◆ **Travail demandé**
Reproduisez mot pour mot l'intégralité du texte sur les importations de poudre de lait.

◆ **Texte fourni**
+ + + + + + +
Les importations de poudre de lait entier ont chuté au mois de mai de -35% /2021. Toutefois, en cumul sur les cinq mois de l’année, les volumes importés sont similaires à l’an passé. Les échanges ont été particulièrement conséquents en ce début d’année 2022 comparés à 2021 tandis que l’an passé à cette période, la demande avait été plus forte que les années précédentes. De plus, comme nous l’avons vu, les volumes importés de Nouvelle-Zélande ont chuté, remplacés en partie par poudres grasses d’Amérique du Sud (+91% depuis l’Uruguay à 18 700 t et x8 depuis l’Argentine à 3 400 t).

Les importations de poudre maigre ont en revanche chuté de -25% sur janv-mai /2021, en provenance de Nouvelle-Zélande comme de l’UE-27. Elles sont historiquement chères et les importations en 2021 avaient été particulièrement importantes. De plus, les deux types de poudres sont interchangeables dans les recettes des industriels qui préfèrent actuellement incorporer les poudres grasses, car moins chères.
+ + + + + + +
◆ **Données fournies**
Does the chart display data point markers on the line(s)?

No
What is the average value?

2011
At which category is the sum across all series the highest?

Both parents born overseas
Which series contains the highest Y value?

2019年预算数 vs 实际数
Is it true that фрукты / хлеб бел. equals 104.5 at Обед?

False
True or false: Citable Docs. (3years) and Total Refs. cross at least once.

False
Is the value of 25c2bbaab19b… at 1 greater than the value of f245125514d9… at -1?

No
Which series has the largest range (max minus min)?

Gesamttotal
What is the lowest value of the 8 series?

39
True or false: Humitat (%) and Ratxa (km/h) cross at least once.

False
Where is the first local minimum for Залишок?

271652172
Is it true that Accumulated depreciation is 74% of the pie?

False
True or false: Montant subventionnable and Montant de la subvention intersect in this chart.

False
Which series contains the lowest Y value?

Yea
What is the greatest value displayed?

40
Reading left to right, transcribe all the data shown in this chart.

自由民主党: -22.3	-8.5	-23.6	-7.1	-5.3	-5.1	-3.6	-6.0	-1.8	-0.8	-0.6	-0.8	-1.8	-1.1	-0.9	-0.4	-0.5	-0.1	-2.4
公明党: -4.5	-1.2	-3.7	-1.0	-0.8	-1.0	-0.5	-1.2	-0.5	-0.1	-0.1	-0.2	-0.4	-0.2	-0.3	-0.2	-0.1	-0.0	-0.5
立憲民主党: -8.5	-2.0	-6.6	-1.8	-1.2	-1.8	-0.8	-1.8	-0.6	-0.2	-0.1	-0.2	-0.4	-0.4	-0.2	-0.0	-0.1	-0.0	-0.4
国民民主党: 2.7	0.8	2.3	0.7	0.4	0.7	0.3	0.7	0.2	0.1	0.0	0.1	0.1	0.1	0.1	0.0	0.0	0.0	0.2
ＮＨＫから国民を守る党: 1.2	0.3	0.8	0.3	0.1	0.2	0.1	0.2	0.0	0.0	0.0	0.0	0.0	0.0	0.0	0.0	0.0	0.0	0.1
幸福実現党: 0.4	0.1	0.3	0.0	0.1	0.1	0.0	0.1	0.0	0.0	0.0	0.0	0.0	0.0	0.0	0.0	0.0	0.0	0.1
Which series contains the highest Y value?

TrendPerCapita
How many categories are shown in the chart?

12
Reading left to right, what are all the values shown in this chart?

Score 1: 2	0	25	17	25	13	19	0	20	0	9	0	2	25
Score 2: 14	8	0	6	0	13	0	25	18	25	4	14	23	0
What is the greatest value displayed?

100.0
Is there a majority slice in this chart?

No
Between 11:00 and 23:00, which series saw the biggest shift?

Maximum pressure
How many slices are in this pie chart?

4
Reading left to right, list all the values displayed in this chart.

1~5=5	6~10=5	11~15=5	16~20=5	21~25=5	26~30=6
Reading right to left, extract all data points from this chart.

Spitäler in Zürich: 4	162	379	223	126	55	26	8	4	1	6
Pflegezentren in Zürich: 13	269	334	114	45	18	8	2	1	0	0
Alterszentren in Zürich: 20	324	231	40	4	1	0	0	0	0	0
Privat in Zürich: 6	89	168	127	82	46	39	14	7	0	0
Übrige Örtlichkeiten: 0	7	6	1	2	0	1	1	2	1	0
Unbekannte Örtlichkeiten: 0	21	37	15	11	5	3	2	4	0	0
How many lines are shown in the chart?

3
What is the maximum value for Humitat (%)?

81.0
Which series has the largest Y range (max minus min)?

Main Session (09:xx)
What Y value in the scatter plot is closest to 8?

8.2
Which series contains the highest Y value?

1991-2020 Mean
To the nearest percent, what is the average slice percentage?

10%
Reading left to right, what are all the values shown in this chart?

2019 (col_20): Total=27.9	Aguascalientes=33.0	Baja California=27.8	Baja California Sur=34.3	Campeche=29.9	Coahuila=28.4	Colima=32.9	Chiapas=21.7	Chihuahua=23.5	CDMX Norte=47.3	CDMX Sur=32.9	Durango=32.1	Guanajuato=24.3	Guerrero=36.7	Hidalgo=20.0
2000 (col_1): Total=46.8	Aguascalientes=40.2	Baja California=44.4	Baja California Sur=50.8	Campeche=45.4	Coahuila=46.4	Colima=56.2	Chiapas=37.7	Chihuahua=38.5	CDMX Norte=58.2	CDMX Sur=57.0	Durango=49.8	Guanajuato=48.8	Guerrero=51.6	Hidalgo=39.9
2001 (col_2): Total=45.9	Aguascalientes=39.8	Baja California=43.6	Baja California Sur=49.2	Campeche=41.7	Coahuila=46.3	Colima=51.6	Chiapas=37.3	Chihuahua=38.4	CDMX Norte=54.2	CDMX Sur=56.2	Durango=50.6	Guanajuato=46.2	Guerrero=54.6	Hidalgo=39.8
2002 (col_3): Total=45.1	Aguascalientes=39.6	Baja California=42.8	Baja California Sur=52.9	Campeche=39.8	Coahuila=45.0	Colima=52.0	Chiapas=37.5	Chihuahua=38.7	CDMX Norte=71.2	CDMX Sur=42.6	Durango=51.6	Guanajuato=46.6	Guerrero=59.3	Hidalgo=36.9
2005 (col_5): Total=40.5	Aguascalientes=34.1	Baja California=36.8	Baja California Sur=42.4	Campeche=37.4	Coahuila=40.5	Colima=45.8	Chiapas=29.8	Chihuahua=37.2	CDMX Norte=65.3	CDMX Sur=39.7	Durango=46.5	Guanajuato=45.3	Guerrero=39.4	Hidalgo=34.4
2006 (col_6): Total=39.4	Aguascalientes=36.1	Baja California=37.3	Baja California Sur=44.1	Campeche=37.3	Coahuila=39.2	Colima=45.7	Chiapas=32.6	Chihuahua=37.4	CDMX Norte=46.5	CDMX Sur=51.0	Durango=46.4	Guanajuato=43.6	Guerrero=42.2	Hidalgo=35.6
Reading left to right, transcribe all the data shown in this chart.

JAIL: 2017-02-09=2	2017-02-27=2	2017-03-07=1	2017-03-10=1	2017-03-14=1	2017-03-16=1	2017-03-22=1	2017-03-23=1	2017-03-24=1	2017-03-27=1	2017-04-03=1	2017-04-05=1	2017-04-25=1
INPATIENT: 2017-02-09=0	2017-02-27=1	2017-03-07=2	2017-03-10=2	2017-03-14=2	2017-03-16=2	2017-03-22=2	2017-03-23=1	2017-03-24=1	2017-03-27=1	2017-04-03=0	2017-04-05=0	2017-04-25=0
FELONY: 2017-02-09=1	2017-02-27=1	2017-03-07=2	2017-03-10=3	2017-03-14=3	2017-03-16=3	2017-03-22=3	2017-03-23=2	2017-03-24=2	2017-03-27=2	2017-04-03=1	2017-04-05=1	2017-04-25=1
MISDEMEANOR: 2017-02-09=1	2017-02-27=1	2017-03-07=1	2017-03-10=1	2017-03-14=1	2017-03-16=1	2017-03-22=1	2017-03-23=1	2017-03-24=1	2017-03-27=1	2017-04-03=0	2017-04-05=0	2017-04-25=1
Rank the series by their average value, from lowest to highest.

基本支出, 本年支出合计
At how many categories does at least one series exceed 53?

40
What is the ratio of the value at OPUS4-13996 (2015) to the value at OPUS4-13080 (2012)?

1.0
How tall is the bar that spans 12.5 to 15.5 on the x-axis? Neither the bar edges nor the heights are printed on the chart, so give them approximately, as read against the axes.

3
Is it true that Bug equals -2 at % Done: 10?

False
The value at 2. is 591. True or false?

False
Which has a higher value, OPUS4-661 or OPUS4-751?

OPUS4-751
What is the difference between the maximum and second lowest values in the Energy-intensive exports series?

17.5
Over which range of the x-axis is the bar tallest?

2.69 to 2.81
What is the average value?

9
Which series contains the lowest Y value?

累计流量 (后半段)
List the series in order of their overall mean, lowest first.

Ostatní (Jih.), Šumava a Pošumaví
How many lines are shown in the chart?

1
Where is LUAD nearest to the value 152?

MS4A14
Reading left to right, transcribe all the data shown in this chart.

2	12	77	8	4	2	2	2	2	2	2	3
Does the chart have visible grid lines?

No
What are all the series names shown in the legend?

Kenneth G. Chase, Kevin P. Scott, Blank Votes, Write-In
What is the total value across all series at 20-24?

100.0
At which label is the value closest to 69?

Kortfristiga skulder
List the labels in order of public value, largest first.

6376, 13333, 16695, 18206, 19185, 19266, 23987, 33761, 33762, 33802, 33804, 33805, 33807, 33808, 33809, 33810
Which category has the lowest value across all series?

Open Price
+ + + + + + +
◆ **Réponse à la consigne**
Les importations de poudre de lait entier ont chuté au mois de mai de -35% /2021. Toutefois, en cumul sur les cinq mois de l’année, les volumes importés sont similaires à l’an passé. Les échanges ont été particulièrement conséquents en ce début d’année 2022 comparés à 2021 tandis que l’an passé à cette période, la demande avait été plus forte que les années précédentes. De plus, comme nous l’avons vu, les volumes importés de Nouvelle-Zélande ont chuté, remplacés en partie par poudres grasses d’Amérique du Sud (+91% depuis l’Uruguay à 18 700 t et x8 depuis l’Argentine à 3 400 t).

Les importations de poudre maigre ont en revanche chuté de -25% sur janv-mai /2021, en provenance de Nouvelle-Zélande comme de l’UE-27. Elles sont historiquement chères et les importations en 2021 avaient été particulièrement importantes. De plus, les deux types de poudres sont interchangeables dans les recettes des industriels qui préfèrent actuellement incorporer les poudres grasses, car moins chères.